▶ [Exercise tasks]:
A) Copy the stretch from "Previously, a CT" through "from a TBI." in the passage on brain injuries after car accidents word for word.
B) Write a continuation of the passage on brain injuries after car accidents, starting right after its last sentence.

As a previous post highlighted, a head trauma may not be obvious following an accident. In other words, it is possible to suffer a traumatic brain injury in a Virginia automobile crash without knowing it immediately. A TBI is a serious injury and could affect a victim for years to come. Because of this, it is important that accident victims are properly assessed and medically treated following an accident.
How are TBIs detected? Typically, TBI detection relies on a patient experiencing symptoms. This is often a serious headache, blurred vision, nausea and even light sensitivity. While the signs and symptoms of a patient could help detect a brain injury, the reality is that these symptoms may not show up for several hours or even several days. Thus, researchers have sought to uncover ways to determine right away if a victim of an accident has suffered a TBI.
Previously, a CT scan was needed to diagnose a patient with a traumatic brain injury. However, today, it might be possible to detect a brain injury with a blood test. The goal of this test is not only to establish whether or not an individual has suffered a brain injury, but also provide timely diagnosis and treatment. By reducing the time between injury and treatment, it is more likely that the patient will be able to recover completely or partially from a TBI.

▶ [Given information]:
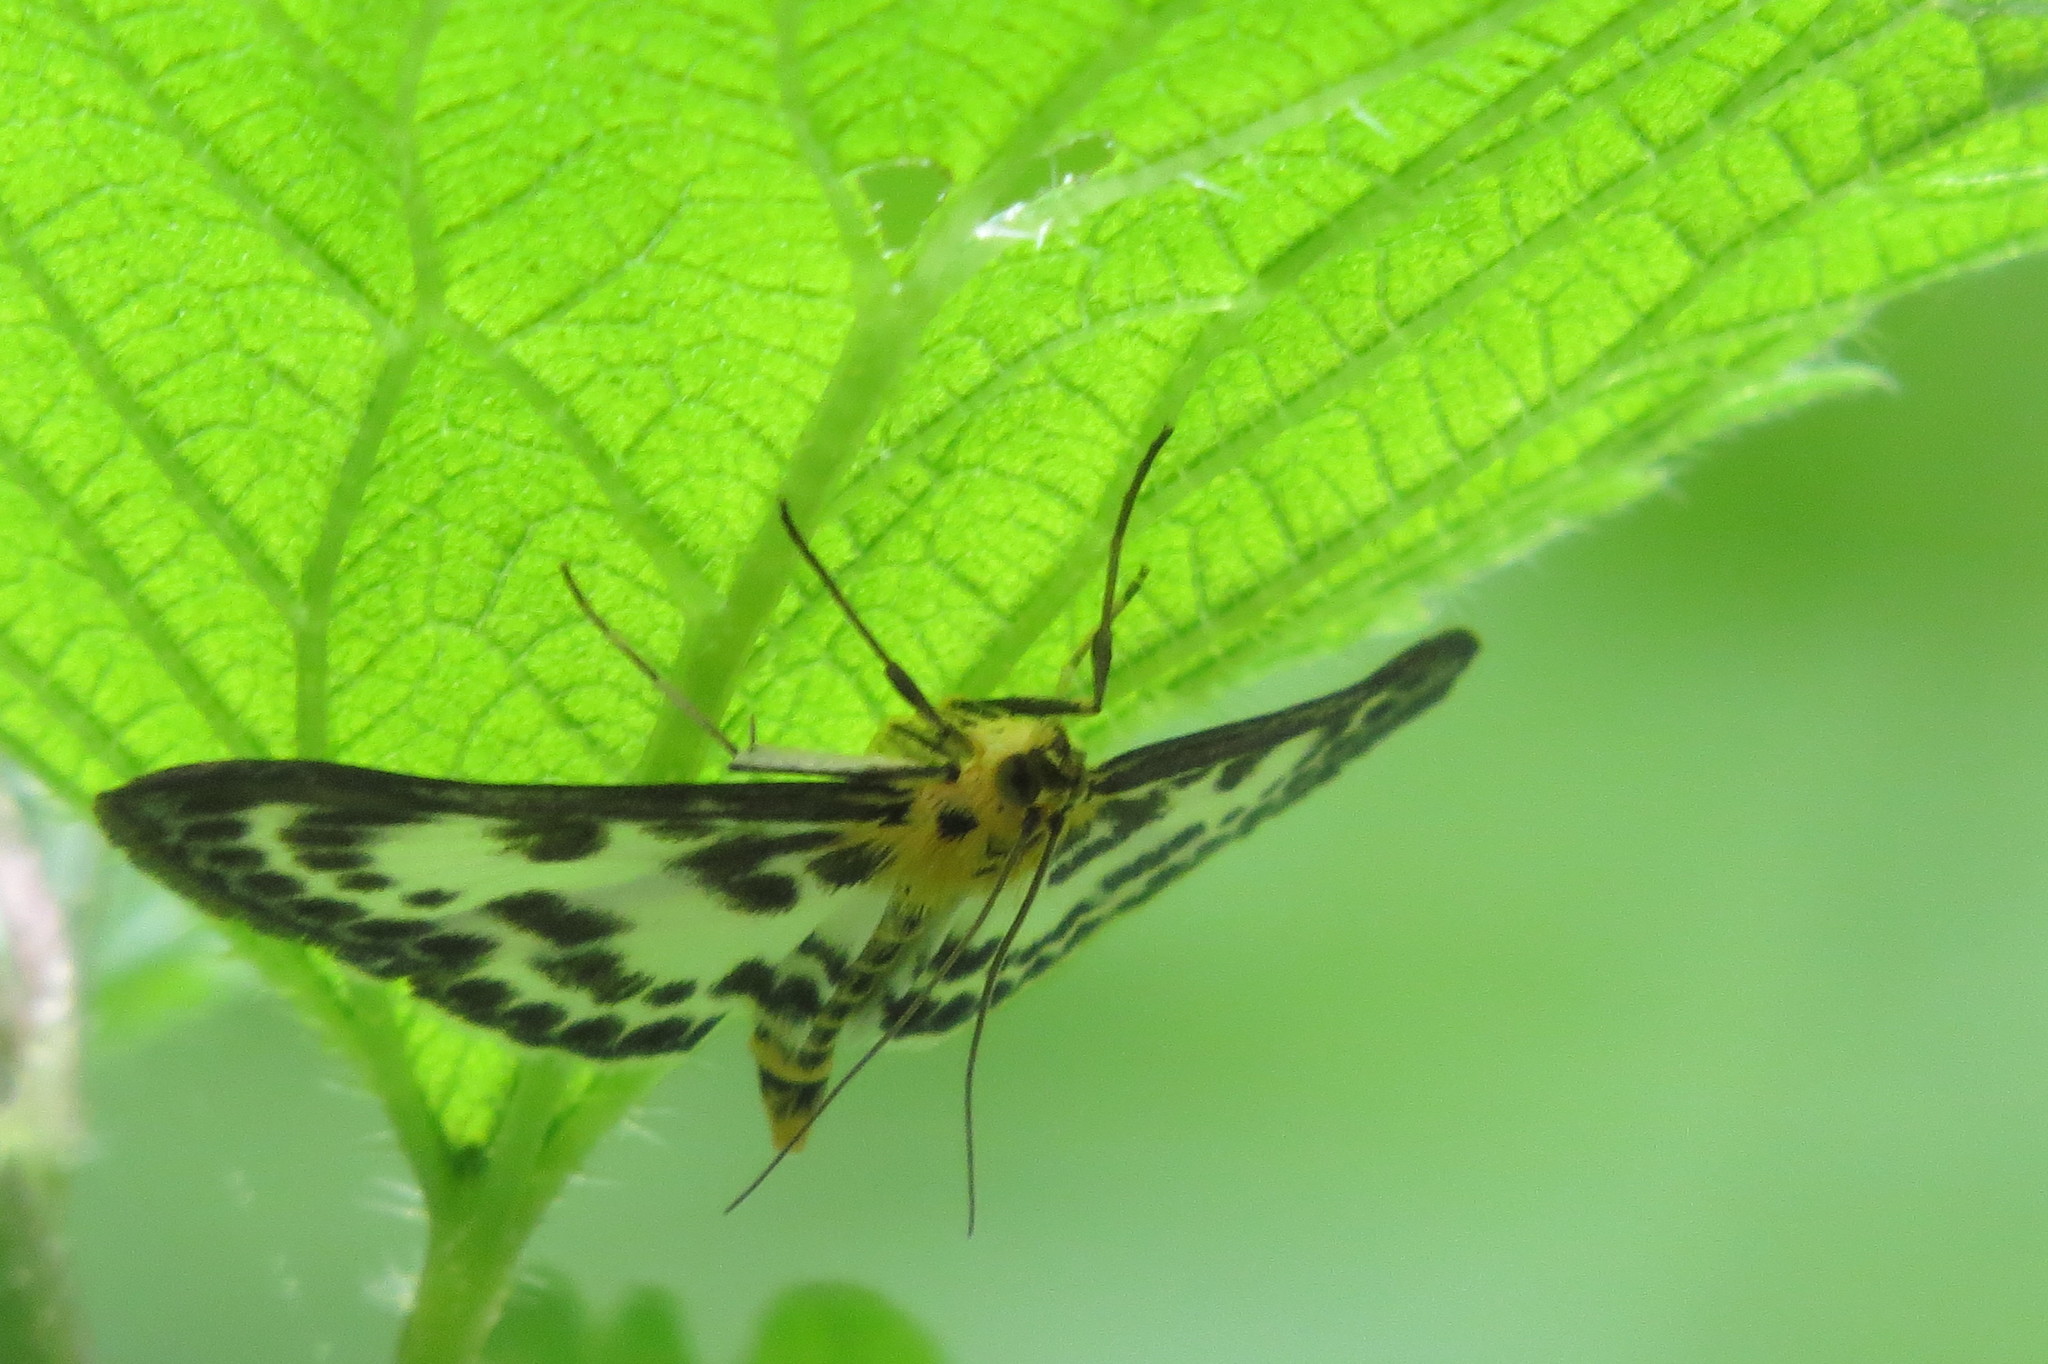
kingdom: Animalia
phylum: Arthropoda
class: Insecta
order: Lepidoptera
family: Crambidae
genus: Anania
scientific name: Anania hortulata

▶ [Answers to each task]:
A)
Previously, a CT scan was needed to diagnose a patient with a traumatic brain injury. However, today, it might be possible to detect a brain injury with a blood test. The goal of this test is not only to establish whether or not an individual has suffered a brain injury, but also provide timely diagnosis and treatment. By reducing the time between injury and treatment, it is more likely that the patient will be able to recover completely or partially from a TBI.

B)
The blood test is designed to detect the presence of two proteins. These proteins are present soon after the head suffers trauma. This is true in cases of mild, moderate and severe head traumas. When the blood test is conducted and the results are negative, it is likely that a person has not suffered a brain injury and a CT scan can be avoided.
Whether it is a brain injury or other serious injury, it is important that those involved in an accident understand their rights and options following such an incident. A severe injury could require a victim to undergo extensive medical treatment, resulting in much financial hardship. A personal injury action could be used to offset these losses while also holding a negligent party accountable for the damages suffered.